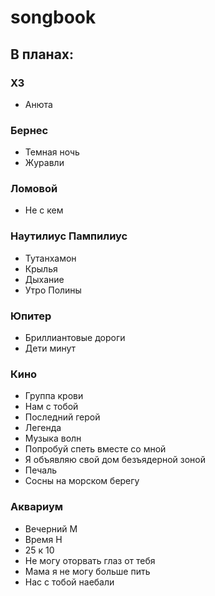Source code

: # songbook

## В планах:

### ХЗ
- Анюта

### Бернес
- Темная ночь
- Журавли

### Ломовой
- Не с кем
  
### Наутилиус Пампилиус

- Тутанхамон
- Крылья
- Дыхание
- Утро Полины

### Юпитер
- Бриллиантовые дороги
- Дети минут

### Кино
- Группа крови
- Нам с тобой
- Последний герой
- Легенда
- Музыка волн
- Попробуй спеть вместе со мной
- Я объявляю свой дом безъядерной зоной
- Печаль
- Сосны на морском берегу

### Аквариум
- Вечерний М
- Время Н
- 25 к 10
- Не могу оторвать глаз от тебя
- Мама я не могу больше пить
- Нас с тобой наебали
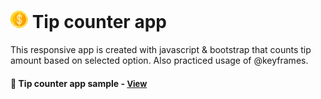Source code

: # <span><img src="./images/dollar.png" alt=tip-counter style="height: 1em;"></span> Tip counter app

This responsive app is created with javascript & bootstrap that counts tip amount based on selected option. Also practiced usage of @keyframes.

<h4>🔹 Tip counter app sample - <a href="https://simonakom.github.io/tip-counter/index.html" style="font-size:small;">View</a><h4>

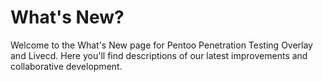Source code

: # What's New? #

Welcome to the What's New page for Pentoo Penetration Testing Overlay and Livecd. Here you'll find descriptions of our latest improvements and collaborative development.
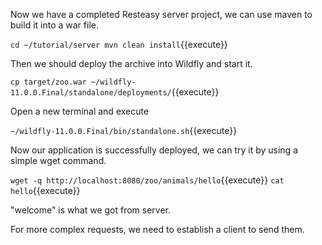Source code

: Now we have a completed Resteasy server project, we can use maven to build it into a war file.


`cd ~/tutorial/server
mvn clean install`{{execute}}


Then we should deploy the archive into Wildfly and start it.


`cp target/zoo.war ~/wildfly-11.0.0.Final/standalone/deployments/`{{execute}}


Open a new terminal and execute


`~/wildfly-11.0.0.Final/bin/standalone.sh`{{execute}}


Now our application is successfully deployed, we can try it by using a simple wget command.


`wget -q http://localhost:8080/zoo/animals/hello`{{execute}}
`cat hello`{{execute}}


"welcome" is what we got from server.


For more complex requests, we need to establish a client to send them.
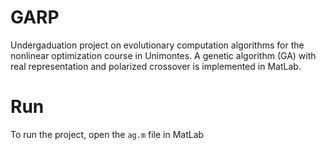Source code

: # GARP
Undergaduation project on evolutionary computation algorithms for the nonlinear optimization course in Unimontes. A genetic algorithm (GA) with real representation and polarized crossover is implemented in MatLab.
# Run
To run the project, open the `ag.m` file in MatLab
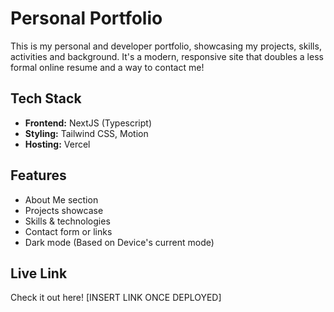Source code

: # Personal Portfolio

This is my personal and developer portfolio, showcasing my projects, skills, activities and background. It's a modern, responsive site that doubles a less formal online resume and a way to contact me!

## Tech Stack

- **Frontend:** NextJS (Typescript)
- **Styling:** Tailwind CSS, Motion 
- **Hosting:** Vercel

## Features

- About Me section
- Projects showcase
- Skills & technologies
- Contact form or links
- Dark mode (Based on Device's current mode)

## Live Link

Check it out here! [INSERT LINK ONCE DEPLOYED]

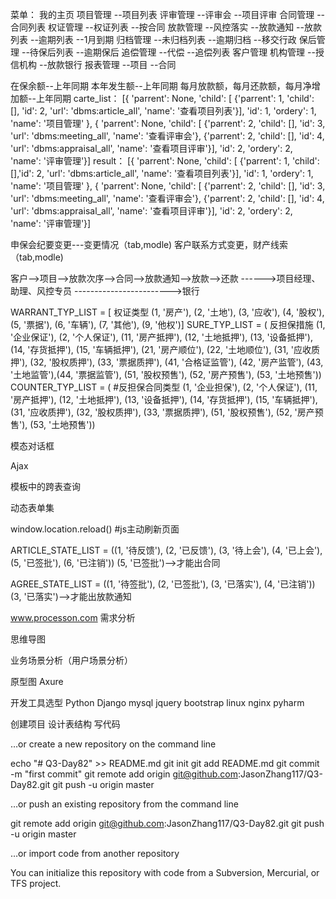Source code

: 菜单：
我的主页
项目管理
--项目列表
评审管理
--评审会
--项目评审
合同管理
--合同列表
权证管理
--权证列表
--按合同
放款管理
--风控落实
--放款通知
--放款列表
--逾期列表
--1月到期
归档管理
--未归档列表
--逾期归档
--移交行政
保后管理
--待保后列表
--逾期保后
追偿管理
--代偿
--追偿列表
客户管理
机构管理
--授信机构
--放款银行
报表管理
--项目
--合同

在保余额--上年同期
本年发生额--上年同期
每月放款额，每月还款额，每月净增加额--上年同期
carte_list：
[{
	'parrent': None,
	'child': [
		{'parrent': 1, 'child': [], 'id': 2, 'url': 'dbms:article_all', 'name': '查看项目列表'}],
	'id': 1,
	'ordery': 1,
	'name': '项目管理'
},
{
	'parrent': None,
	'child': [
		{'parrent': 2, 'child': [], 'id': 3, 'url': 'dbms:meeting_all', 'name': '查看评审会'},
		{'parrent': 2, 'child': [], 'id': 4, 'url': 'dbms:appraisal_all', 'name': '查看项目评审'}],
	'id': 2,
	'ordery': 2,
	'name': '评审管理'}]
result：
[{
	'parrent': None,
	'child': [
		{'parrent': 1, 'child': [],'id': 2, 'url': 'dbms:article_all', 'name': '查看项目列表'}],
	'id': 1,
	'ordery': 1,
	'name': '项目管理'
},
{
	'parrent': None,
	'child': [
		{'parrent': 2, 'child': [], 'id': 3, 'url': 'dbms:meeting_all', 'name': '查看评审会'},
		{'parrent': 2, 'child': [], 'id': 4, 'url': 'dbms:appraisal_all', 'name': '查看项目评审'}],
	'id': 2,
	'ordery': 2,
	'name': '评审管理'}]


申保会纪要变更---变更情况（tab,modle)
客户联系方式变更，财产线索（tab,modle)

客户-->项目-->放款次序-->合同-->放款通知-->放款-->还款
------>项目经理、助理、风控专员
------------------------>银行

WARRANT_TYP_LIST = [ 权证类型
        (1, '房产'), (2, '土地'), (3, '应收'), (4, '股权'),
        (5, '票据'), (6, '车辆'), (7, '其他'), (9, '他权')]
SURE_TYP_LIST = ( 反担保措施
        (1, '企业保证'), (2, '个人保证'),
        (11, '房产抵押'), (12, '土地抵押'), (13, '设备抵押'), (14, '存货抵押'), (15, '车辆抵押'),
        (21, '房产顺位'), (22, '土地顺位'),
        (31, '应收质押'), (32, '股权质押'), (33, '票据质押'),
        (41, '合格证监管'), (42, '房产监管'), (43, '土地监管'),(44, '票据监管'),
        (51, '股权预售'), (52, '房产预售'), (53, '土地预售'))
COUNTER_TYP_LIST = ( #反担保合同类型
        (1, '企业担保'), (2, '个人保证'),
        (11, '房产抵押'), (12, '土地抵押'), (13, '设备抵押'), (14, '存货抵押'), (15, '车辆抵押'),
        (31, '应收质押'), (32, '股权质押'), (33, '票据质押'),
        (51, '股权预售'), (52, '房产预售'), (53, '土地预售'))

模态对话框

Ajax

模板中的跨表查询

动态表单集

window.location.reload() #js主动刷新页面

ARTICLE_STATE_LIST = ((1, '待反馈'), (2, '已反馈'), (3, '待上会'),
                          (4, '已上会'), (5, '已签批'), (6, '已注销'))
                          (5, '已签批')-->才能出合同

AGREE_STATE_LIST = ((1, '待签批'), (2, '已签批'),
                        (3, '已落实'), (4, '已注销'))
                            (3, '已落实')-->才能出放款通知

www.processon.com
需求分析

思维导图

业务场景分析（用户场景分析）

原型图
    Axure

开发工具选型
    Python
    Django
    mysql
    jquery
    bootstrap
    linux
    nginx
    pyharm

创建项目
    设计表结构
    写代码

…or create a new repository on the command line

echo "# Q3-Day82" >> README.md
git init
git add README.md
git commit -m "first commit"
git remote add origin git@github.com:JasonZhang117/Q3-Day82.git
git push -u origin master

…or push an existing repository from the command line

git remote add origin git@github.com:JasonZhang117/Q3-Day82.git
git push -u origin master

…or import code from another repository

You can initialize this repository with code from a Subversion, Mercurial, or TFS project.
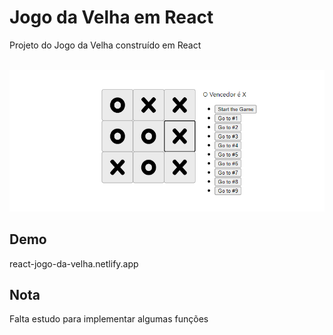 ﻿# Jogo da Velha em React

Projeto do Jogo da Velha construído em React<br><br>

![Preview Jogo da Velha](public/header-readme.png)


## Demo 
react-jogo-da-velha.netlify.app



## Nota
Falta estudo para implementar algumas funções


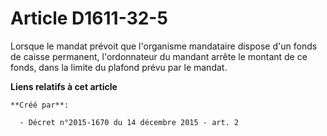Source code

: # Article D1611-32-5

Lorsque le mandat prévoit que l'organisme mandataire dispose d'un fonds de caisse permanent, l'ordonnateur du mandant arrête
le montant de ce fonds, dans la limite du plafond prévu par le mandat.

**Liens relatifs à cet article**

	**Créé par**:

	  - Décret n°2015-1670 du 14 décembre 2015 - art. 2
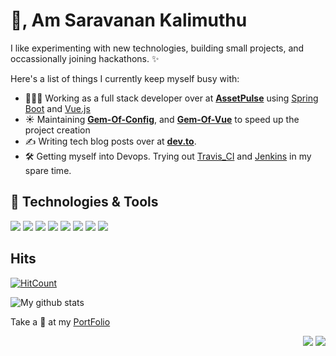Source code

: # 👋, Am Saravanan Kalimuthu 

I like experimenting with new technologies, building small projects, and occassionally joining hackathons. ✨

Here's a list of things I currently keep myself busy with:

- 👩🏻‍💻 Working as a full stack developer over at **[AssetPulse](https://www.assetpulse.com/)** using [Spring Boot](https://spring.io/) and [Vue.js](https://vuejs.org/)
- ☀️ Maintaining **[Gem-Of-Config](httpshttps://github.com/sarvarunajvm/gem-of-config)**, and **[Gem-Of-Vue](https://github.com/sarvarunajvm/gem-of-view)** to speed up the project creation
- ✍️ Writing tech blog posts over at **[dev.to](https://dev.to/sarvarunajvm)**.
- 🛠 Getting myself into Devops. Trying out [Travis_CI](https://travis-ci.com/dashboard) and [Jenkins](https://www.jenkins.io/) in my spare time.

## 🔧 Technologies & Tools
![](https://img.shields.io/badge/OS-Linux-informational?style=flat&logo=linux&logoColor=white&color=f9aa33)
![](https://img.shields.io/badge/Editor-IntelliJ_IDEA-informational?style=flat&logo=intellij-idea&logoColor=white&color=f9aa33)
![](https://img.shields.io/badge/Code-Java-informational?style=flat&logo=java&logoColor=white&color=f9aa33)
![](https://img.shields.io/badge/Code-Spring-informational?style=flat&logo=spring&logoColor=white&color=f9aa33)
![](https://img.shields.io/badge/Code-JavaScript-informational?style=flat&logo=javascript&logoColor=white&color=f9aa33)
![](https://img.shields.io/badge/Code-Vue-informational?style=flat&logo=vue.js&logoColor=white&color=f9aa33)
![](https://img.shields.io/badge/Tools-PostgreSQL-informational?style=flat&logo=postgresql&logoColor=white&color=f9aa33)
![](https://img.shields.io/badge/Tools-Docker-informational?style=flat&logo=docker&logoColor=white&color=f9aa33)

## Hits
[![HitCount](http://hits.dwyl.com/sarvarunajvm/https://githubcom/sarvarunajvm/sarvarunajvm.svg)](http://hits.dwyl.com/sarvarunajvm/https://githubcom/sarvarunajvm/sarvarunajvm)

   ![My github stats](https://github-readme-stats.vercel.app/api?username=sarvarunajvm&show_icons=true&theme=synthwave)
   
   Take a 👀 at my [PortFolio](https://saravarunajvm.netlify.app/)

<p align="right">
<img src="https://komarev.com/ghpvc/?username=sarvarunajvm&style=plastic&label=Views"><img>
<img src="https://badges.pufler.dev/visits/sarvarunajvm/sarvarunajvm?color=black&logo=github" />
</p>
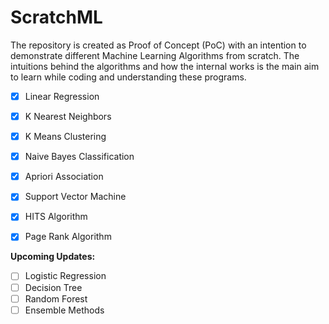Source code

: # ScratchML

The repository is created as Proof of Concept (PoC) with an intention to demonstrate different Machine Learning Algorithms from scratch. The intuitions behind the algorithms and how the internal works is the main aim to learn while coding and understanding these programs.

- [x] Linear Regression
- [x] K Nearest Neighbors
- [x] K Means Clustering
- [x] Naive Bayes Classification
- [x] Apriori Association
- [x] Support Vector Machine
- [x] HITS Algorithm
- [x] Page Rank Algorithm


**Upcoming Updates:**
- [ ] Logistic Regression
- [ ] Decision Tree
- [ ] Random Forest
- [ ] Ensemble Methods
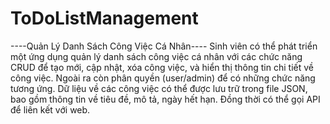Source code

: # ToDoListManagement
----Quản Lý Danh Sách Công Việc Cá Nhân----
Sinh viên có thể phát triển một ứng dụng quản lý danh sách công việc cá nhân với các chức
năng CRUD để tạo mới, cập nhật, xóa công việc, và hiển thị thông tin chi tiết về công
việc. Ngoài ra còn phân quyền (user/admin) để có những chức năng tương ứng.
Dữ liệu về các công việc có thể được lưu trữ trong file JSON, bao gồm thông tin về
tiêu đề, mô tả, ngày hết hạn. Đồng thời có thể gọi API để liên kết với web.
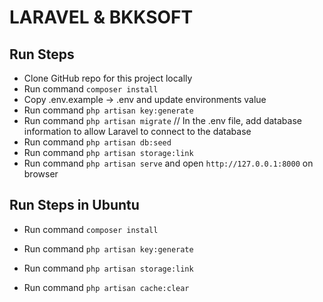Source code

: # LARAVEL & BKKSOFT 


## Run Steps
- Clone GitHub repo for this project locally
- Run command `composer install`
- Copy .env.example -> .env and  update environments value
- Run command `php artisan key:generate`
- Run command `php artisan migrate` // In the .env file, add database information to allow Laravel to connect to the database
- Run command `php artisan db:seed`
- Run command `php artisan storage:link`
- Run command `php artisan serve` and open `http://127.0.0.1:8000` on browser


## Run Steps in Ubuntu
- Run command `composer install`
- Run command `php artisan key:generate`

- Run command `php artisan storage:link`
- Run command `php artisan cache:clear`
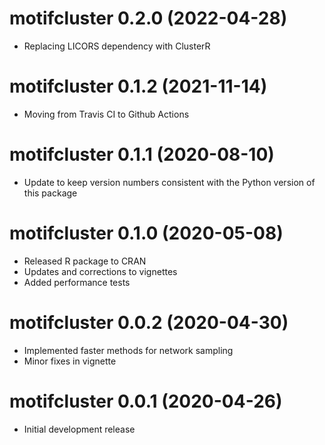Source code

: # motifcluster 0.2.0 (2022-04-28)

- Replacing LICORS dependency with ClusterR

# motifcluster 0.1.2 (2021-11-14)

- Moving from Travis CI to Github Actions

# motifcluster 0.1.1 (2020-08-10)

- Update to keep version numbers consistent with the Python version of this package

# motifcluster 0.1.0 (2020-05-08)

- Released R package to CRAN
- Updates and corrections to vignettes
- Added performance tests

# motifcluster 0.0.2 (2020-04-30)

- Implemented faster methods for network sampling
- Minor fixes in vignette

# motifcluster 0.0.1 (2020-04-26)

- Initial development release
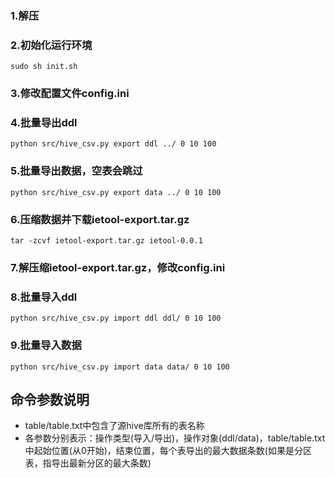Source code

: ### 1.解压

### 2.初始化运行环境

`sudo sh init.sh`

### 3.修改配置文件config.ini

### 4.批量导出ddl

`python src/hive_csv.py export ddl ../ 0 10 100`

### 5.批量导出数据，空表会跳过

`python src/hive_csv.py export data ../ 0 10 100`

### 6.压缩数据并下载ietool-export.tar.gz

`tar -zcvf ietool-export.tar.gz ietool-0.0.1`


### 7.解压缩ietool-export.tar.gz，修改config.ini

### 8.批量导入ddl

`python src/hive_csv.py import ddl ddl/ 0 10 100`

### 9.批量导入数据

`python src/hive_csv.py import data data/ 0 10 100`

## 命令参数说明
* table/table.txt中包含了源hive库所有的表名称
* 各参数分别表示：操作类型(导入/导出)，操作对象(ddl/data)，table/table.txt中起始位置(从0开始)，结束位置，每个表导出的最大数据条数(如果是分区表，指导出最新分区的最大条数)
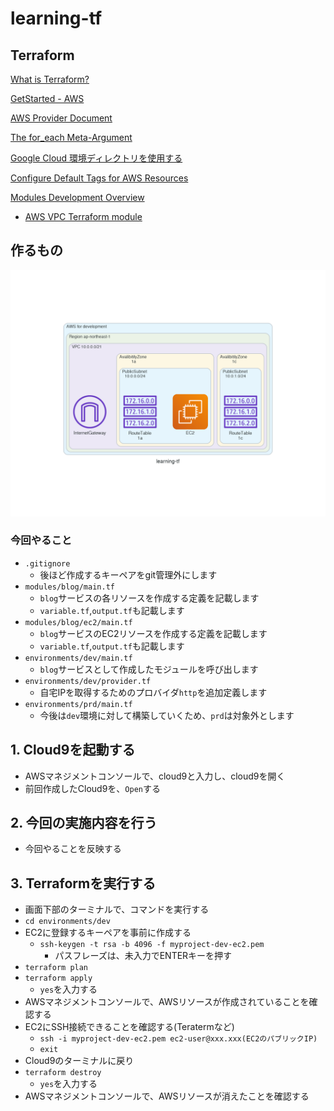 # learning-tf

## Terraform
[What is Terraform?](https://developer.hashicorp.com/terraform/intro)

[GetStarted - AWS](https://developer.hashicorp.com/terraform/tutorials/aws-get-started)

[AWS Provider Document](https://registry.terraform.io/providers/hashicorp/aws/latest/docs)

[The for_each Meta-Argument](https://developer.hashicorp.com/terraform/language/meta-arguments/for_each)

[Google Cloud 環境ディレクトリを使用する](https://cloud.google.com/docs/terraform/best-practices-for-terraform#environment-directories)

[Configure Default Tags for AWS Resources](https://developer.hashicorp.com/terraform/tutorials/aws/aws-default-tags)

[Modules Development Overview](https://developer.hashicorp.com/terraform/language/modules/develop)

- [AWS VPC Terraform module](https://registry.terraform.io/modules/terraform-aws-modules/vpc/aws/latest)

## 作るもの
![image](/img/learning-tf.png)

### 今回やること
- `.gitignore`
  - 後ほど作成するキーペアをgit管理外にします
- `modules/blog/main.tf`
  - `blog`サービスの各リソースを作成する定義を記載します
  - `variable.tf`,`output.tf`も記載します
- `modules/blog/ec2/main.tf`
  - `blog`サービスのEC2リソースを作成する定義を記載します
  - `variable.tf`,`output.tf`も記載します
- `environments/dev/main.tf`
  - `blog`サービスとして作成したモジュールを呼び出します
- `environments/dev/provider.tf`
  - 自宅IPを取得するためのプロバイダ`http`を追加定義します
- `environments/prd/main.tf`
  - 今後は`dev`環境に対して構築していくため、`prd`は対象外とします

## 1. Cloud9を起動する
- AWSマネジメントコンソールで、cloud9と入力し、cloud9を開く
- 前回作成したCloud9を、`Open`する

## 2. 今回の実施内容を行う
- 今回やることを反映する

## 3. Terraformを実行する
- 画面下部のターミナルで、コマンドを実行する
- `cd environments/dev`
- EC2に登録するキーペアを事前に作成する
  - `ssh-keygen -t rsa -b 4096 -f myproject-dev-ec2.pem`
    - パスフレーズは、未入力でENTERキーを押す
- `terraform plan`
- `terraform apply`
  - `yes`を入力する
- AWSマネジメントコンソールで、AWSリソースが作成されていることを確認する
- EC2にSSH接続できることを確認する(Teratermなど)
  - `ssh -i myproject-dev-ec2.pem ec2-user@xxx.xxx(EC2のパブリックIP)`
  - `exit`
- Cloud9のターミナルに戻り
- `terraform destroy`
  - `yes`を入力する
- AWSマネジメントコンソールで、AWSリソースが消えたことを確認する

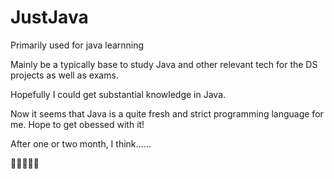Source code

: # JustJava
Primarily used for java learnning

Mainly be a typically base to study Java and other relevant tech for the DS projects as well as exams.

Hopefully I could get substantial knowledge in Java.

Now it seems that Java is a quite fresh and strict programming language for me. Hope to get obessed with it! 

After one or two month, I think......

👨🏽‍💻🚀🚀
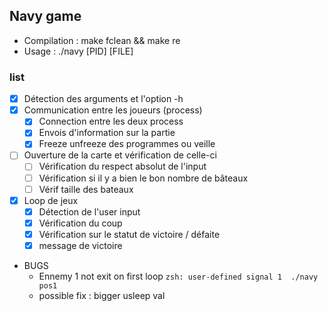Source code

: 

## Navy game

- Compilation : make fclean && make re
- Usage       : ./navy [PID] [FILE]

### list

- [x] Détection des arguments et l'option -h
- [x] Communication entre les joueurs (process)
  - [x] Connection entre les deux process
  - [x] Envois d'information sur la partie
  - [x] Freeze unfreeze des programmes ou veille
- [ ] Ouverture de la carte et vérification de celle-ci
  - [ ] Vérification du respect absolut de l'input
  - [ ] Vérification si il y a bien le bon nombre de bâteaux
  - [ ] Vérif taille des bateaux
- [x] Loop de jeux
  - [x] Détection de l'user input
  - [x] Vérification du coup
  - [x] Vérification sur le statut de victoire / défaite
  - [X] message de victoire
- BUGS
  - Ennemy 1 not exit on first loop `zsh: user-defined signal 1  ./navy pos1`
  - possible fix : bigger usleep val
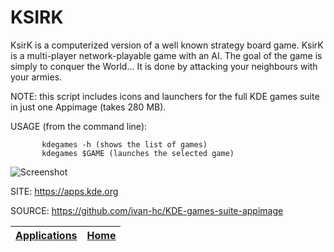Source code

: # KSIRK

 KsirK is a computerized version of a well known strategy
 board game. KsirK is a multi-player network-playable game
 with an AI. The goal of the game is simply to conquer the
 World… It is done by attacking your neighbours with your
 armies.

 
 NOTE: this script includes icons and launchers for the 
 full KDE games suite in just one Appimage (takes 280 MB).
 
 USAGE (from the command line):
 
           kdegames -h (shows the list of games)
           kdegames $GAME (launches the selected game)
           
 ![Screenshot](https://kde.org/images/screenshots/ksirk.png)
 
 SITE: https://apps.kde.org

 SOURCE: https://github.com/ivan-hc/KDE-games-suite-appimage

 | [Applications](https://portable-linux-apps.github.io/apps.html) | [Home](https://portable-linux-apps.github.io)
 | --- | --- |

◇ ◇ ◇ ◇

__Problem statement__
The response is to contain exactly the lines from the beginning of the data through the line containing "Then we should", both ends included, and nothing else; omit the pictures.

__Solution for this task__
Source code

: # songbook

## В планах:

### ХЗ
- Анюта

### Бернес
- Темная ночь
- Журавли

### Ломовой
- Не с кем
  
### Наутилиус Пампилиус

- Тутанхамон
- Крылья
- Дыхание
- Утро Полины

### Юпитер
- Бриллиантовые дороги
- Дети минут

### Кино
- Группа крови
- Нам с тобой
- Последний герой
- Легенда
- Музыка волн
- Попробуй спеть вместе со мной
- Я объявляю свой дом безъядерной зоной
- Печаль
- Сосны на морском берегу

### Аквариум
- Вечерний М
- Время Н
- 25 к 10
- Не могу оторвать глаз от тебя
- Мама я не могу больше пить
- Нас с тобой наебали
Source code

: # <span><img src="./images/dollar.png" alt=tip-counter style="height: 1em;"></span> Tip counter app

This responsive app is created with javascript & bootstrap that counts tip amount based on selected option. Also practiced usage of @keyframes.

<h4>🔹 Tip counter app sample - <a href="https://simonakom.github.io/tip-counter/index.html" style="font-size:small;">View</a><h4>

Source code

: # What's New? #

Welcome to the What's New page for Pentoo Penetration Testing Overlay and Livecd. Here you'll find descriptions of our latest improvements and collaborative development.
Source code

: Now we have a completed Resteasy server project, we can use maven to build it into a war file.


`cd ~/tutorial/server
mvn clean install`{{execute}}


Then we should deploy the archive into Wildfly and start it.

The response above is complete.